▶ _Document extract_
•••

AI-Scrum: Can Proven Agile Principles Work for Agent Teams?

In a previous post, we explored how Agile frameworks evolve to meet the realities of the teams using them. Scrum became Scrumban when the real world pushed back. Now the real world is pushing again, in the form of AI agents.

The current wave of AI adoption in development has spawned a tempting misconception: that the future of R&D is the lone “vibe coder,” someone who prompts their way to a product. The problem? Software has always been a team sport. Someone has to catch what someone else missed. Someone has to ask whether this scales, whether it's secure, whether QA signed off. Vibe coding skips all of that. It's fast, it's fun and it collapses the moment real complexity hits.

Another misconception is “everyone becomes a coder”. I say - “everyone becomes an R&D Manager”.  

The hypothesis behind AI-Scrum is straightforward: if Scrum’s discipline works for human teams delivering under uncertainty, why not apply it to a team of AI agents doing the same thing? This post documents the experiment: what was built, how it works and what the first real-world sprint actually revealed.

Disclaimer: this is an experiment, not a proven playbook. Honest observations included.

•••

▶ _Questions on the material_
A - In the AI-Scrum article, what did Scrum become when the real world pushed back?
B - In the AI-Scrum article, rewrite the stretch from "Another misconception is" through "sprint actually revealed.", substituting "premise" for "hypothesis".
C - Proceed with the AI-Scrum article, picking up after its last sentence.
The listing is not needed for this work.

▶ _Provided material_
•••

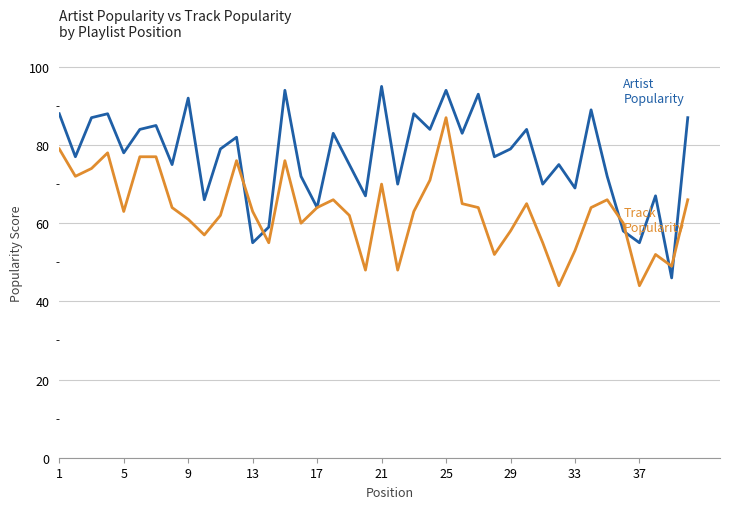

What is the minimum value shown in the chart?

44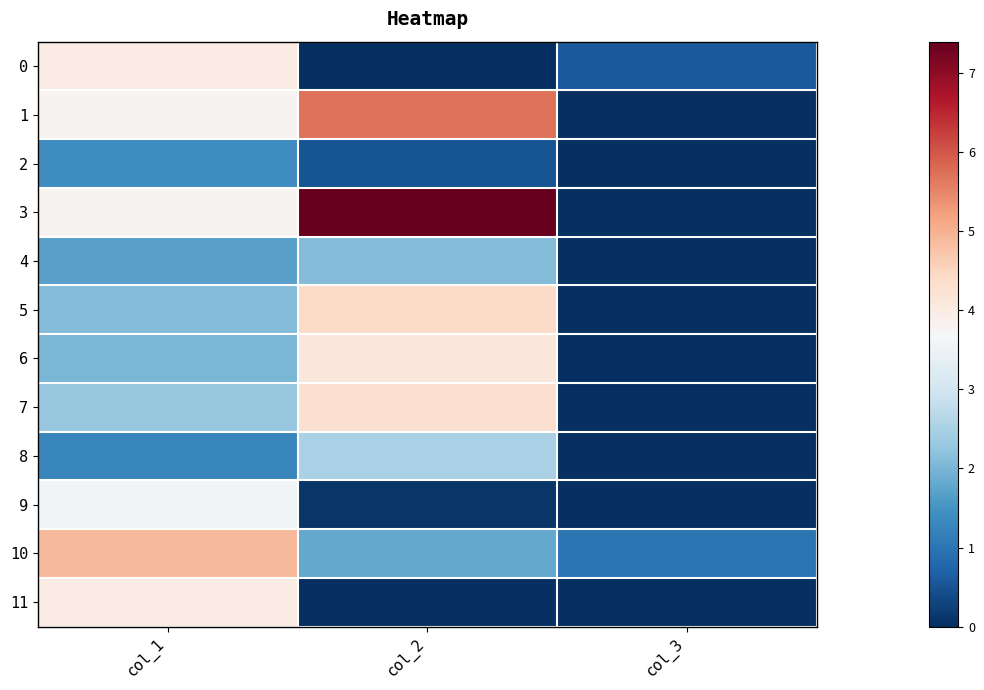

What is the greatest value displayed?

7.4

•••

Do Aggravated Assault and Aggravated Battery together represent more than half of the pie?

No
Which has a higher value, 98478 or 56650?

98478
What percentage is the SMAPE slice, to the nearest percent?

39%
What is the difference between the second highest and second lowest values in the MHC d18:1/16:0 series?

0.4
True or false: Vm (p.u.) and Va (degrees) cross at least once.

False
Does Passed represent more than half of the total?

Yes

•••

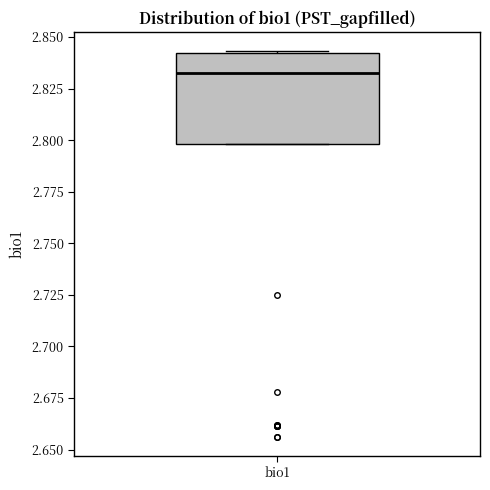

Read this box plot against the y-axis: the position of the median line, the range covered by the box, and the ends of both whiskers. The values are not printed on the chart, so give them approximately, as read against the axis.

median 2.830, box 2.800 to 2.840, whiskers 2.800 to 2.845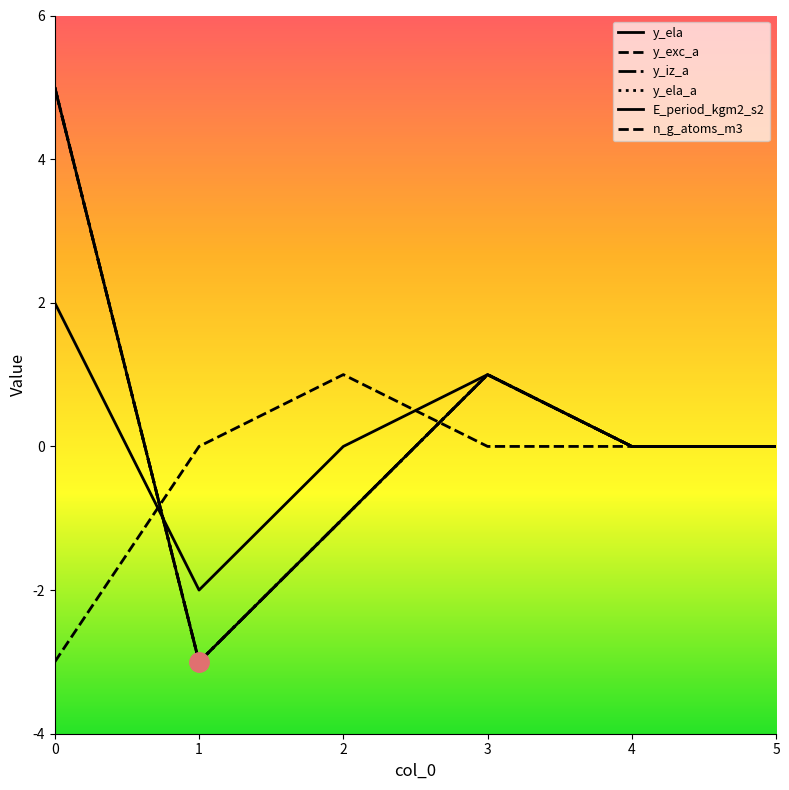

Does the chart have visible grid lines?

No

•••

▶ _Results of the tasks_
A - Scrumban

B -
Another misconception is “everyone becomes a coder”. I say - “everyone becomes an R&D Manager”.  

The premise behind AI-Scrum is straightforward: if Scrum’s discipline works for human teams delivering under uncertainty, why not apply it to a team of AI agents doing the same thing? This post documents the experiment: what was built, how it works and what the first real-world sprint actually revealed.

C -
How AI-Scrum Works

The framework (github.com/michaelbleterman/ai-scrum) is project-agnostic: any codebase gets a project_tracking/ folder containing a backlog and sprint files, and plugs into a shared pool of specialized AI agents powered by the Google Agent Development Kit (ADK), glued by some python scripts, prompts/skills and hopes for a good. 

Infrastructure note: the framework requires a Google Cloud account with ADK API access. It’s a paid service. Unlike IDE-based AI tools constrained by a context window and your (paid?) subscription package, the agent runtime isn’t token-limited by your editor, but by your Google Cloud budget. It does create vendor lock-in to Google’s ecosystem though, which is worth factoring in before committing.

The Agent Roster

Classic Scrum Role AI-Scrum Agent What It Does
Scrum Master Orchestrator Coordinates agents, manages task dependencies
Product Owner Product Manager (PM) Writes sprint backlog from human input
Developer Backend / Frontend / DevOps Parallel domain implementation
QA QA Engineer Test generation and defect detection loop
(New) Security Engineer Automated security audit each sprint

The human provides higher-level input (goals, constraints and priorities) and the PM agent translates that into a structured sprint file with role-tagged tasks (@Backend, @QA, etc.). This is a meaningful shift from traditional Scrum, where the Product Owner’s backlog grooming is a human responsibility. This is where your favourite AI-enabled IDE will shine: use the best model you can put your hands on and spend as much time as needed to get the best-detailed spec possible.

How a sprint runs:

  • Human provides sprint input (goals, context) → PM agent generates SPRINT_N.md
  • Orchestrator assigns tasks to agents by role; agents execute in parallel
  • QA agent validates outputs; detected defects trigger an automated re-execution loop
  • Sprint closes with auto-generated Demo Report and Retrospective (walk-through docs)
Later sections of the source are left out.